→ **But de l'exercice**
Recopiez mot pour mot le passage de la critique de Maria Holic Alive qui commence à « Heureuse et pétrie » et se termine à « malencontreuses et autres. ».

Maria Holic Alive - Actualité anime

Critique de l'anime : Maria Holic Alive

Publiée le Jeudi, 03 Septembre 2015

Maria Holic Alive – Chère Mère qui êtes au Paradis…

La suite est un exercice commun dans la japanimation. Nombreuses sont les raisons qui peuvent pousser un studio à poursuivre quelques saisons plus tard un anime : succès critique et public, avancées scénaristiques suffisantes des œuvres originales, avancements financiers importants des diffuseurs souhaitant rentabiliser une licence qu’ils ont payée cher… Maria Holic Alive rentrerait plutôt dans la première catégorie.

Diffusée pendant l’hiver 2009, la série Maria Holic avait reçu un très bon accueil avec son scénario original, ses personnages attachants, son esthétique particulière et son humour ravageur. Notons par ailleurs que cette saison hivernale 2009 était marquée par un manque flagrant de blockbusters, si l’on excepte Clannad After Story. Ceci explique peut-être cela. Mais finalement, de quoi est-ce que ça parlait, Maria Holic ?

Maria Holic Begins

Maria Holic est à la base un manga de Minari Endô, mangaka plutôt spécialisée dans le josei comédie romantique conventionnelle, eût égard à sa bibliographie : Hatenkô Yûgi et Kuria Kuoria. Maria Holic, son manga à succès, prend un peu le principe de ce genre à contrepied.

On suit Kanako, une lycéenne transférée dans une classe de deuxième année (l’équivalent de la première chez nous) du très huppé lycée/pensionnat pour filles Ame no Kisaki. Pourquoi ? Parce que c’est dans cet établissement que se sont rencontrés le père et la défunte mère de l’héroïne (le père était professeur, la mère son élève – à l’époque, les règles de vie entre prof et élève semblaient moins strictes). De belles et pures intentions, n’est-ce pas ? Seulement, l’entrée de Kanako dans cet établissement ne serait rien si elle n’avait pas quelque idée tordue derrière la tête. En fait, notre amie est lesbienne, et peu discrète quant à son orientation sexuelle, et compte bien séduire les jeunes et jolies lycéennes qui peuplent la cour de l’institut pour constituer son harem.

Heureuse et pétrie d’idées perverses, Kanako pense avoir fait une première prise en la personne de Mariya, blondinette à couettes tout à fait charmante. Sauf que… Mariya s’avère être un garçon, petit-fils de l’actuelle présidente de Ame no Kisaki. Il doit se faire passer pour une fille et effectuer toute sa scolarité sans que personne ne se rende compte de son véritable sexe, sinon quoi il n’héritera pas du poste de président… Tordu, mais plutôt inventif.

Forcément, Kanako découvre rapidement le pot aux roses – à l’instar de Yukinari de Girls Bravo, elle souffre d’éruption cutanée dès qu’un membre du sexe opposé la touche. Mariya va donc être contraint(e) de garder un œil sur l’opportune, au lycée comme dans le pensionnat. S’en suivent les péripéties usuelles allant de quiproquos en confusions, le tout assaisonné de coïncidences malencontreuses et autres.

→ **Données fournies**
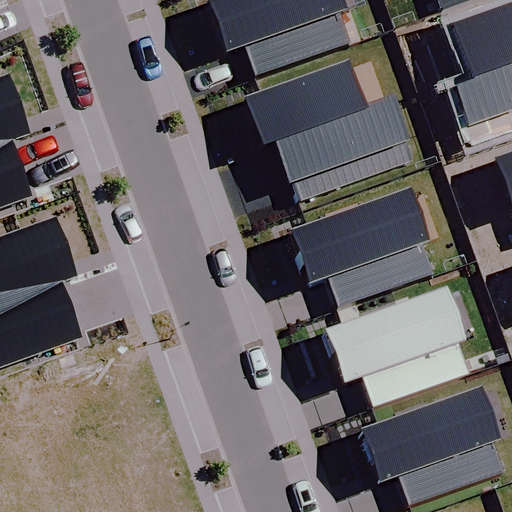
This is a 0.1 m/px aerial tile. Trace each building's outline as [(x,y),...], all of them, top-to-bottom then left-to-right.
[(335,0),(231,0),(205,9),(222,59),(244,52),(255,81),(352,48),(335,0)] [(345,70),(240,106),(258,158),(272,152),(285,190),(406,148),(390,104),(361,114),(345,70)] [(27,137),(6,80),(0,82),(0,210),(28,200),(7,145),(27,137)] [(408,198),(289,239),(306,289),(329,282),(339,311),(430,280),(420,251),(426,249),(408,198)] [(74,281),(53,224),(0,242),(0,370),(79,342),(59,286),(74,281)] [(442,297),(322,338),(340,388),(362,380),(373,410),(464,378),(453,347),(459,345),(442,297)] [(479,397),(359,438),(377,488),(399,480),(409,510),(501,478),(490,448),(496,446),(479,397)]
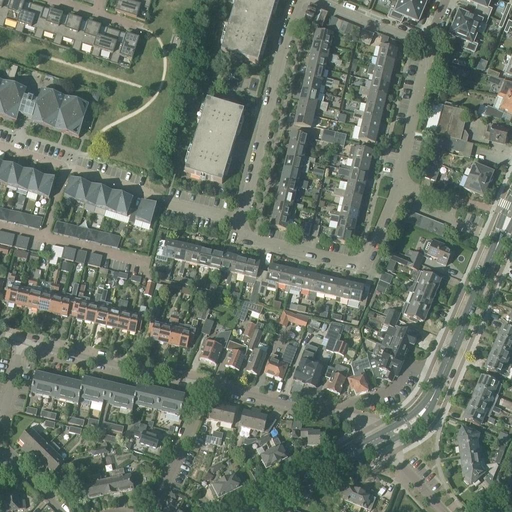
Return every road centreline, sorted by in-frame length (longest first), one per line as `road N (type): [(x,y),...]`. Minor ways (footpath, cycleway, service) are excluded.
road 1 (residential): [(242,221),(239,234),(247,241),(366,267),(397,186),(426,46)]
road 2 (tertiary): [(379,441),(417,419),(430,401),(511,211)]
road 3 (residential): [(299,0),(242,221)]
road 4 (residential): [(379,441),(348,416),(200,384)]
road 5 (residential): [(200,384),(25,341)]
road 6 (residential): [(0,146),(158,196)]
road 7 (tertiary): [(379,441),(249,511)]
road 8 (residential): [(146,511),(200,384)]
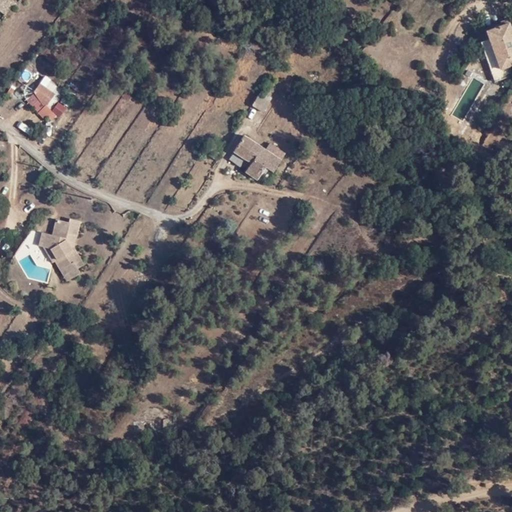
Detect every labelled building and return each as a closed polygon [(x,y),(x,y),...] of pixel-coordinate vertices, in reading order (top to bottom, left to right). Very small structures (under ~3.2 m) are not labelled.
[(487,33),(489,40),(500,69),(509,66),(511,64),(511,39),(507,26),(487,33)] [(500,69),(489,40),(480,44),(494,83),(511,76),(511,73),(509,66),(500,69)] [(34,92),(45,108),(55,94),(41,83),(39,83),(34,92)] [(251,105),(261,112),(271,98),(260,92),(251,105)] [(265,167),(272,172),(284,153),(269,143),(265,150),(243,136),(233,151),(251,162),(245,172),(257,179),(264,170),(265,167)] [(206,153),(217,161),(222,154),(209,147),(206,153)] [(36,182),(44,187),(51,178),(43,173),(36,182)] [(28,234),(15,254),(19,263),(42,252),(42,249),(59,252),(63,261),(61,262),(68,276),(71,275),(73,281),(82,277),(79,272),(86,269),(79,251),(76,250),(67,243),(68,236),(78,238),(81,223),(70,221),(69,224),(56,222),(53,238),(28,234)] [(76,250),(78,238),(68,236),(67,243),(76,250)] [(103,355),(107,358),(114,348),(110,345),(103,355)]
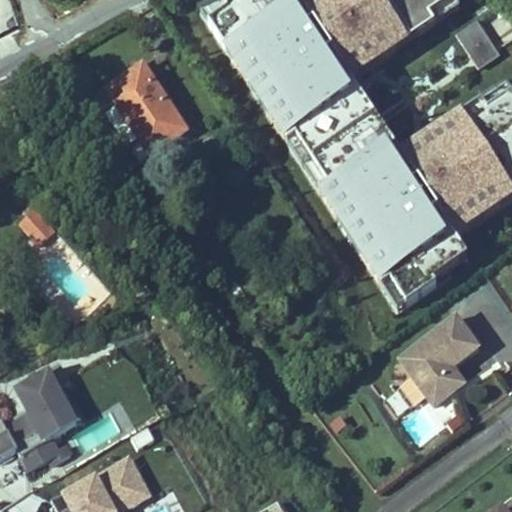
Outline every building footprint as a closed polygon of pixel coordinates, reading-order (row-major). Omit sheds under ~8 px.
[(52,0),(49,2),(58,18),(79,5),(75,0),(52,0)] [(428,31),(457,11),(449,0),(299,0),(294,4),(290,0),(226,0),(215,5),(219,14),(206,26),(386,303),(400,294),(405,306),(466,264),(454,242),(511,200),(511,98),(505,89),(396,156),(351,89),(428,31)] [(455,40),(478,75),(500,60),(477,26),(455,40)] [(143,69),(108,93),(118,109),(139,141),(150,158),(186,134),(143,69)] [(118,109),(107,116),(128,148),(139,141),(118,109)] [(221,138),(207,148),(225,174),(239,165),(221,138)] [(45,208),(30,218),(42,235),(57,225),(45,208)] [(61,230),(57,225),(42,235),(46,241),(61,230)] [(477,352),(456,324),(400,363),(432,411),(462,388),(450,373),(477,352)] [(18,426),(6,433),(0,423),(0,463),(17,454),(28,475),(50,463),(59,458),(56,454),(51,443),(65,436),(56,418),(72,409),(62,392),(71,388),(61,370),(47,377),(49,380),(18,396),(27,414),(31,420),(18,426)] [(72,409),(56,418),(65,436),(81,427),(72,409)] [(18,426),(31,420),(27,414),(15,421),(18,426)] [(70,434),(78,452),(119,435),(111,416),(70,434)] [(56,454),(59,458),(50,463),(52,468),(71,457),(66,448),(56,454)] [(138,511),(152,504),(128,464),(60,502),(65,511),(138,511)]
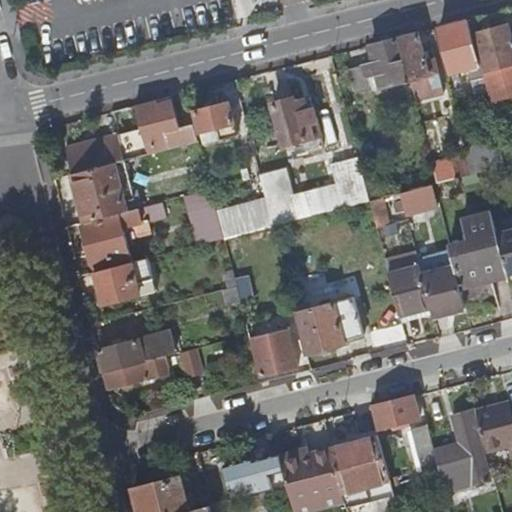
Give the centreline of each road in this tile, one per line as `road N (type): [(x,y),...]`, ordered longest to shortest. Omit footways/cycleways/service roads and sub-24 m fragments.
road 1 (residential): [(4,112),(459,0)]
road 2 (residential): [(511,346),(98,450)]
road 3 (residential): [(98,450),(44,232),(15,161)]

→ **Corrigé détaillé**
Heureuse et pétrie d’idées perverses, Kanako pense avoir fait une première prise en la personne de Mariya, blondinette à couettes tout à fait charmante. Sauf que… Mariya s’avère être un garçon, petit-fils de l’actuelle présidente de Ame no Kisaki. Il doit se faire passer pour une fille et effectuer toute sa scolarité sans que personne ne se rende compte de son véritable sexe, sinon quoi il n’héritera pas du poste de président… Tordu, mais plutôt inventif.

Forcément, Kanako découvre rapidement le pot aux roses – à l’instar de Yukinari de Girls Bravo, elle souffre d’éruption cutanée dès qu’un membre du sexe opposé la touche. Mariya va donc être contraint(e) de garder un œil sur l’opportune, au lycée comme dans le pensionnat. S’en suivent les péripéties usuelles allant de quiproquos en confusions, le tout assaisonné de coïncidences malencontreuses et autres.